• _WHAT THIS TASK INVOLVES_: Rewrite the listing below so that "crystal ball" becomes "scrying orb" wherever it occurs, leaving every other character unchanged.

- - -

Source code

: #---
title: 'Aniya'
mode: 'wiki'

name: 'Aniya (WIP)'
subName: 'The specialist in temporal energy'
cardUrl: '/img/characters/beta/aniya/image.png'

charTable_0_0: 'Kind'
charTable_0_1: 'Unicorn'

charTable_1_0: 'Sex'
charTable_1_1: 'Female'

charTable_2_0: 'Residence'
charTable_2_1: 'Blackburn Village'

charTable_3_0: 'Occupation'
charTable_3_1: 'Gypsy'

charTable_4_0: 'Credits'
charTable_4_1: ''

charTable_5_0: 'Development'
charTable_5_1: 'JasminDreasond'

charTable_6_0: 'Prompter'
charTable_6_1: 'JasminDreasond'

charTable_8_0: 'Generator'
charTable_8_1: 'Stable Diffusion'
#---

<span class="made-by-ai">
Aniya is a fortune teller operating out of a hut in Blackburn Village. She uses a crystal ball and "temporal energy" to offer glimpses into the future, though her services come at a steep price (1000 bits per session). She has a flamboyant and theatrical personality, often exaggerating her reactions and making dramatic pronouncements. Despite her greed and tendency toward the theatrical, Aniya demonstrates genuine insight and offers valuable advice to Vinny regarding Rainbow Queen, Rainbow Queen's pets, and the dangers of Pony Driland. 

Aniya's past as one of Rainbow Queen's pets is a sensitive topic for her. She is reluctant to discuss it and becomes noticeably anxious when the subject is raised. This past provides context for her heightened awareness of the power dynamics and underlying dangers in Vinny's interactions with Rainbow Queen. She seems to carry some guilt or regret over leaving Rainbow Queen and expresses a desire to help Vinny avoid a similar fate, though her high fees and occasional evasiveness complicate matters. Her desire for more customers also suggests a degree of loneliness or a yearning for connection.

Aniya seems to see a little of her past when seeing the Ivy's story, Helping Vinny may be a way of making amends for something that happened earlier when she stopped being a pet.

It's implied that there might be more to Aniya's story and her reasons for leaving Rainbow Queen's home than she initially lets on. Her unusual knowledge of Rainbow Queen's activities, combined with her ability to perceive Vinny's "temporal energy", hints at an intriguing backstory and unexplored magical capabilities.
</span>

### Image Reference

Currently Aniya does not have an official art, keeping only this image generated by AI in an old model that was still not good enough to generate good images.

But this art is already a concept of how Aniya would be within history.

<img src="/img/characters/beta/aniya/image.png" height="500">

- - -

• _THE ANSWER_:
Source code

: #---
title: 'Aniya'
mode: 'wiki'

name: 'Aniya (WIP)'
subName: 'The specialist in temporal energy'
cardUrl: '/img/characters/beta/aniya/image.png'

charTable_0_0: 'Kind'
charTable_0_1: 'Unicorn'

charTable_1_0: 'Sex'
charTable_1_1: 'Female'

charTable_2_0: 'Residence'
charTable_2_1: 'Blackburn Village'

charTable_3_0: 'Occupation'
charTable_3_1: 'Gypsy'

charTable_4_0: 'Credits'
charTable_4_1: ''

charTable_5_0: 'Development'
charTable_5_1: 'JasminDreasond'

charTable_6_0: 'Prompter'
charTable_6_1: 'JasminDreasond'

charTable_8_0: 'Generator'
charTable_8_1: 'Stable Diffusion'
#---

<span class="made-by-ai">
Aniya is a fortune teller operating out of a hut in Blackburn Village. She uses a scrying orb and "temporal energy" to offer glimpses into the future, though her services come at a steep price (1000 bits per session). She has a flamboyant and theatrical personality, often exaggerating her reactions and making dramatic pronouncements. Despite her greed and tendency toward the theatrical, Aniya demonstrates genuine insight and offers valuable advice to Vinny regarding Rainbow Queen, Rainbow Queen's pets, and the dangers of Pony Driland. 

Aniya's past as one of Rainbow Queen's pets is a sensitive topic for her. She is reluctant to discuss it and becomes noticeably anxious when the subject is raised. This past provides context for her heightened awareness of the power dynamics and underlying dangers in Vinny's interactions with Rainbow Queen. She seems to carry some guilt or regret over leaving Rainbow Queen and expresses a desire to help Vinny avoid a similar fate, though her high fees and occasional evasiveness complicate matters. Her desire for more customers also suggests a degree of loneliness or a yearning for connection.

Aniya seems to see a little of her past when seeing the Ivy's story, Helping Vinny may be a way of making amends for something that happened earlier when she stopped being a pet.

It's implied that there might be more to Aniya's story and her reasons for leaving Rainbow Queen's home than she initially lets on. Her unusual knowledge of Rainbow Queen's activities, combined with her ability to perceive Vinny's "temporal energy", hints at an intriguing backstory and unexplored magical capabilities.
</span>

### Image Reference

Currently Aniya does not have an official art, keeping only this image generated by AI in an old model that was still not good enough to generate good images.

But this art is already a concept of how Aniya would be within history.

<img src="/img/characters/beta/aniya/image.png" height="500">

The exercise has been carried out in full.